→ Work instruction
The whole listing should come back exactly as written, except for the pictures.

→ Given information

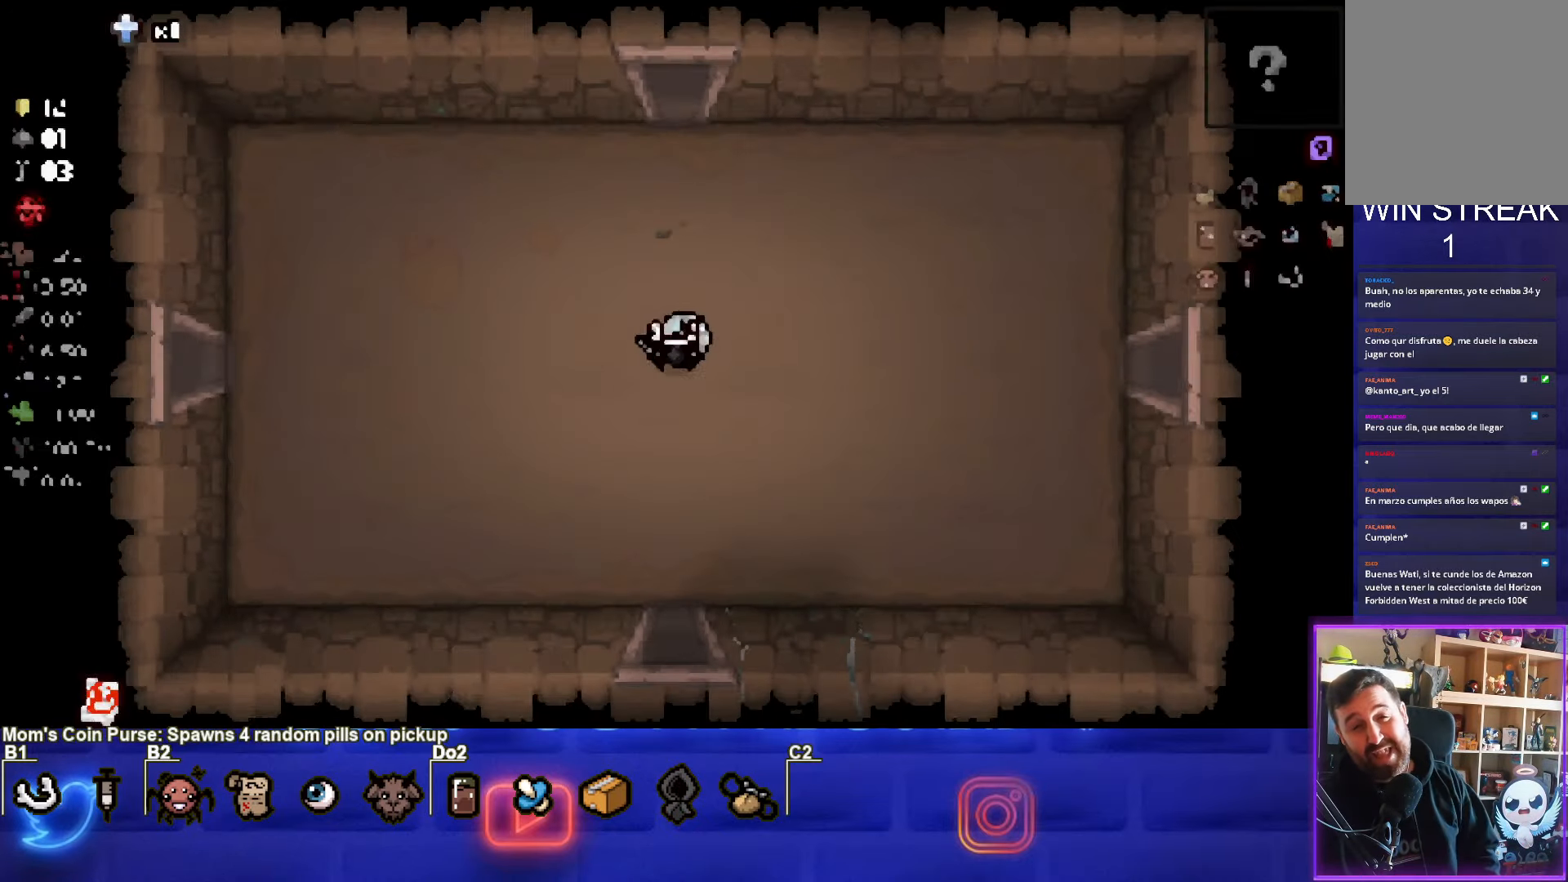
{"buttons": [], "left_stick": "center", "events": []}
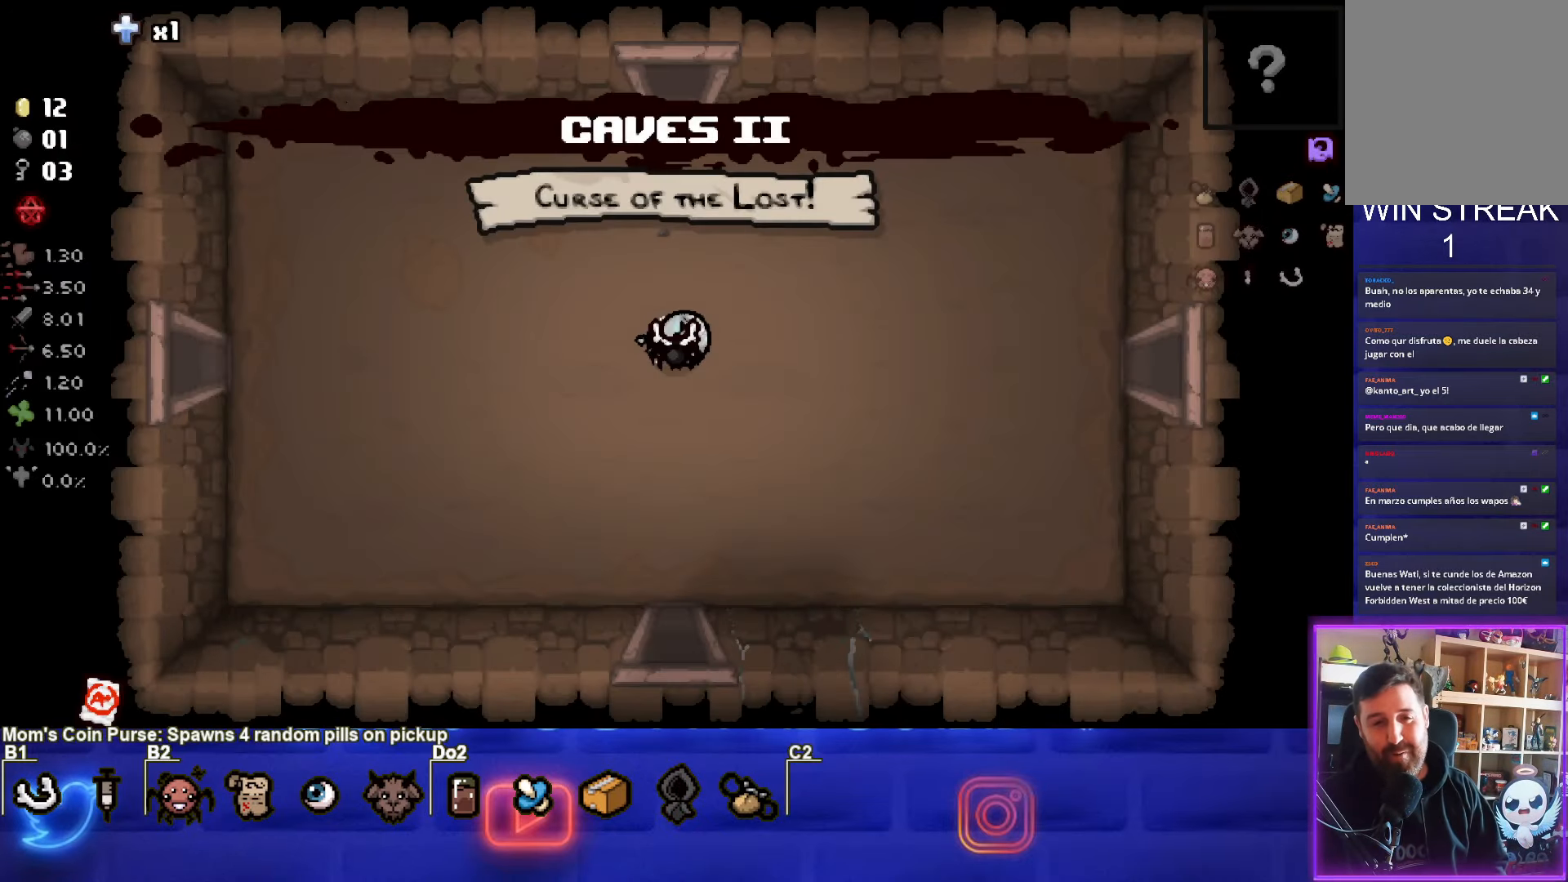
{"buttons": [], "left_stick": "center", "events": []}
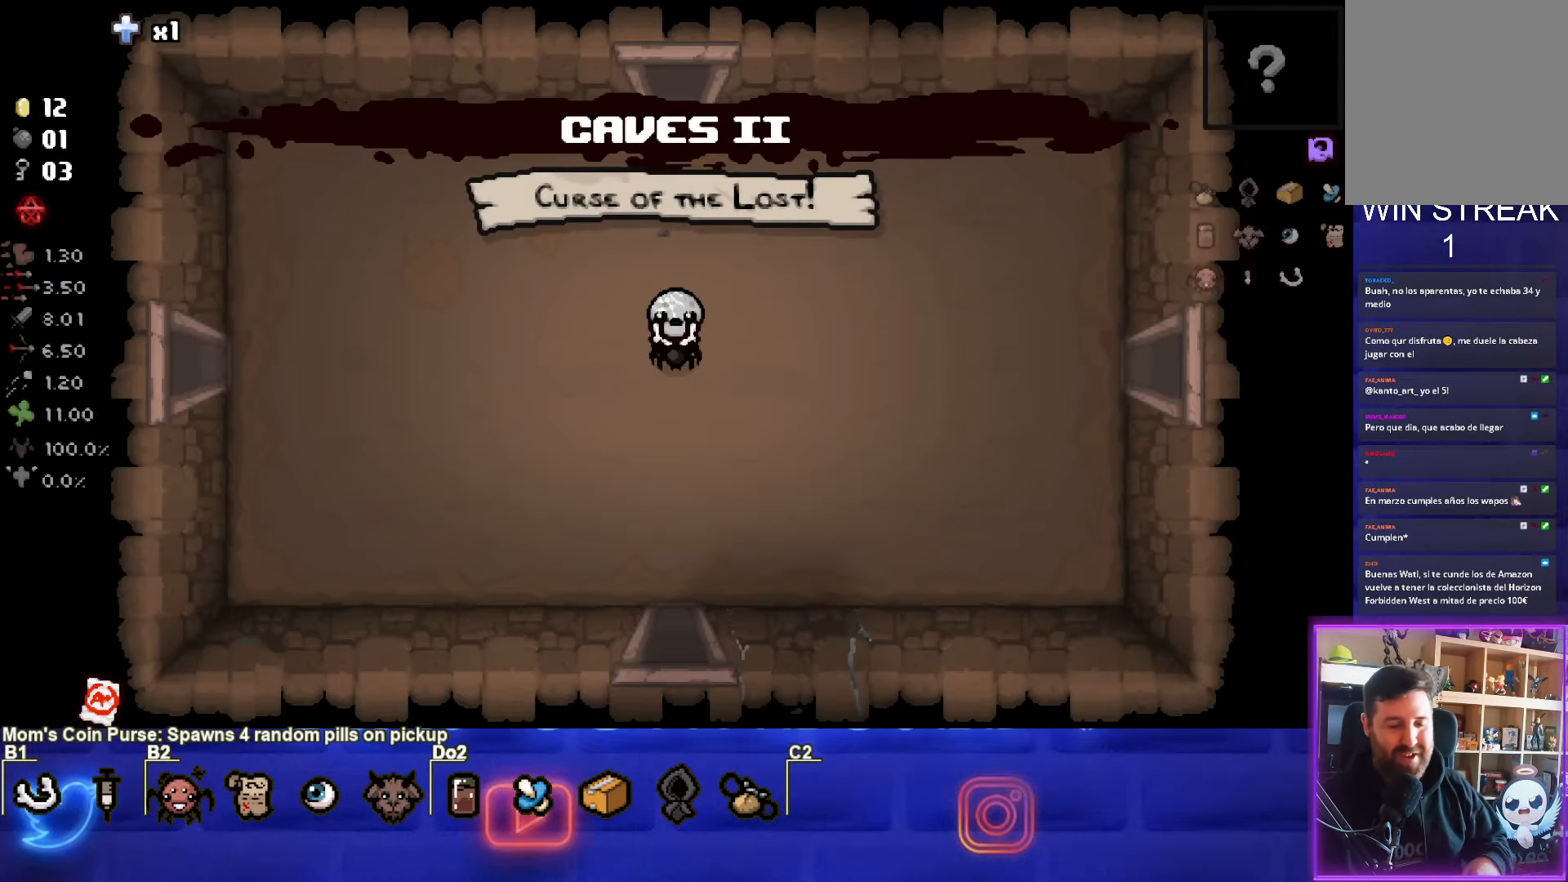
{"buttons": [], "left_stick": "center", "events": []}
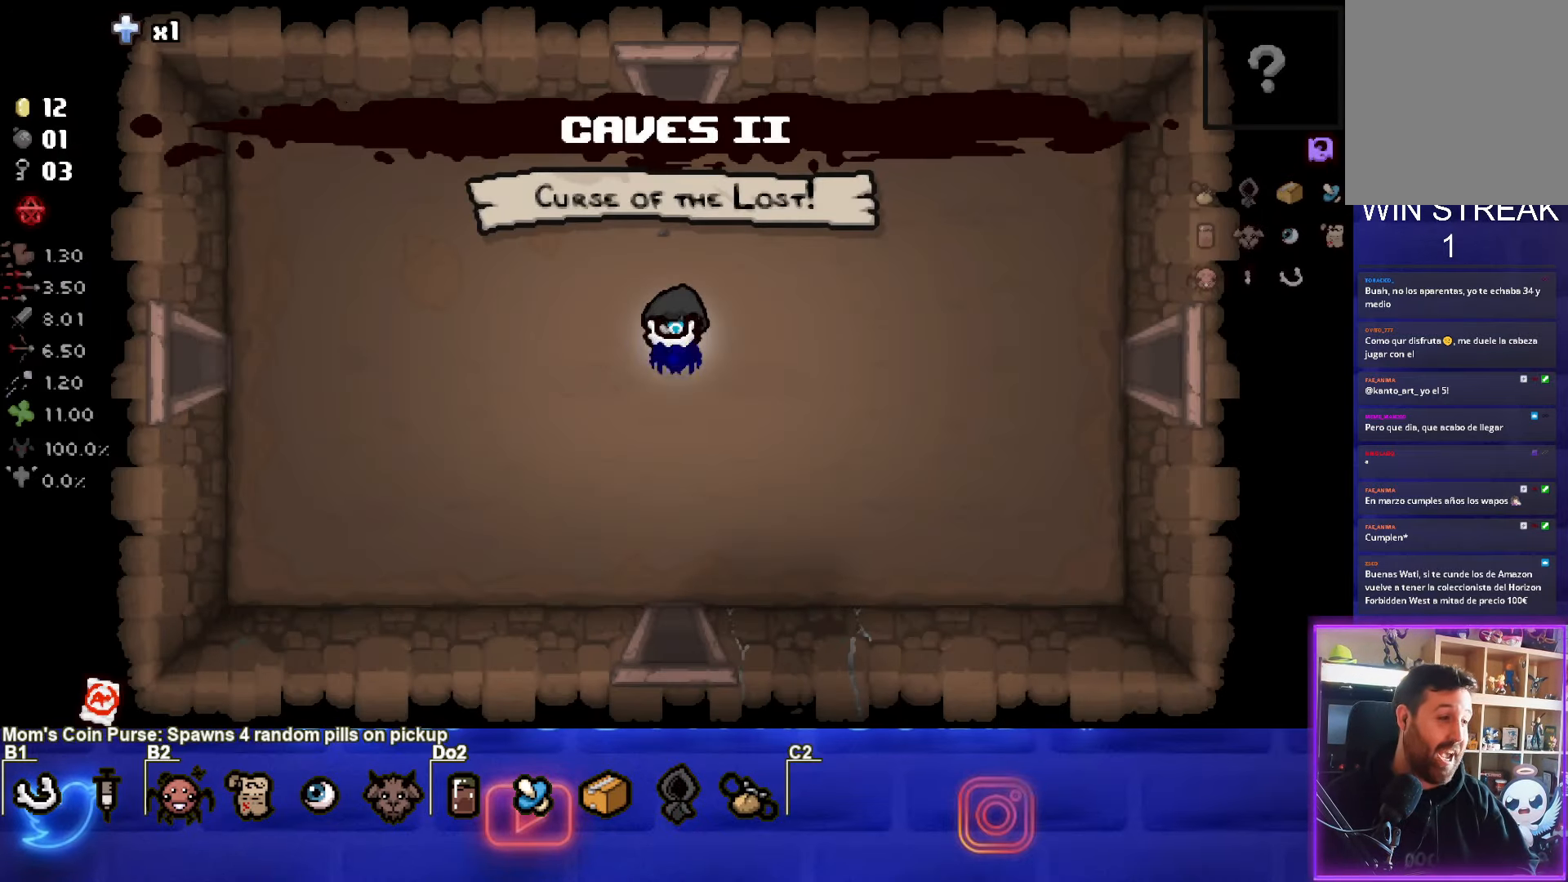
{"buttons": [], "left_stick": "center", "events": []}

→ Result of this task
{"buttons": [], "left_stick": "center", "events": []}
{"buttons": [], "left_stick": "center", "events": []}
{"buttons": [], "left_stick": "center", "events": []}
{"buttons": [], "left_stick": "center", "events": []}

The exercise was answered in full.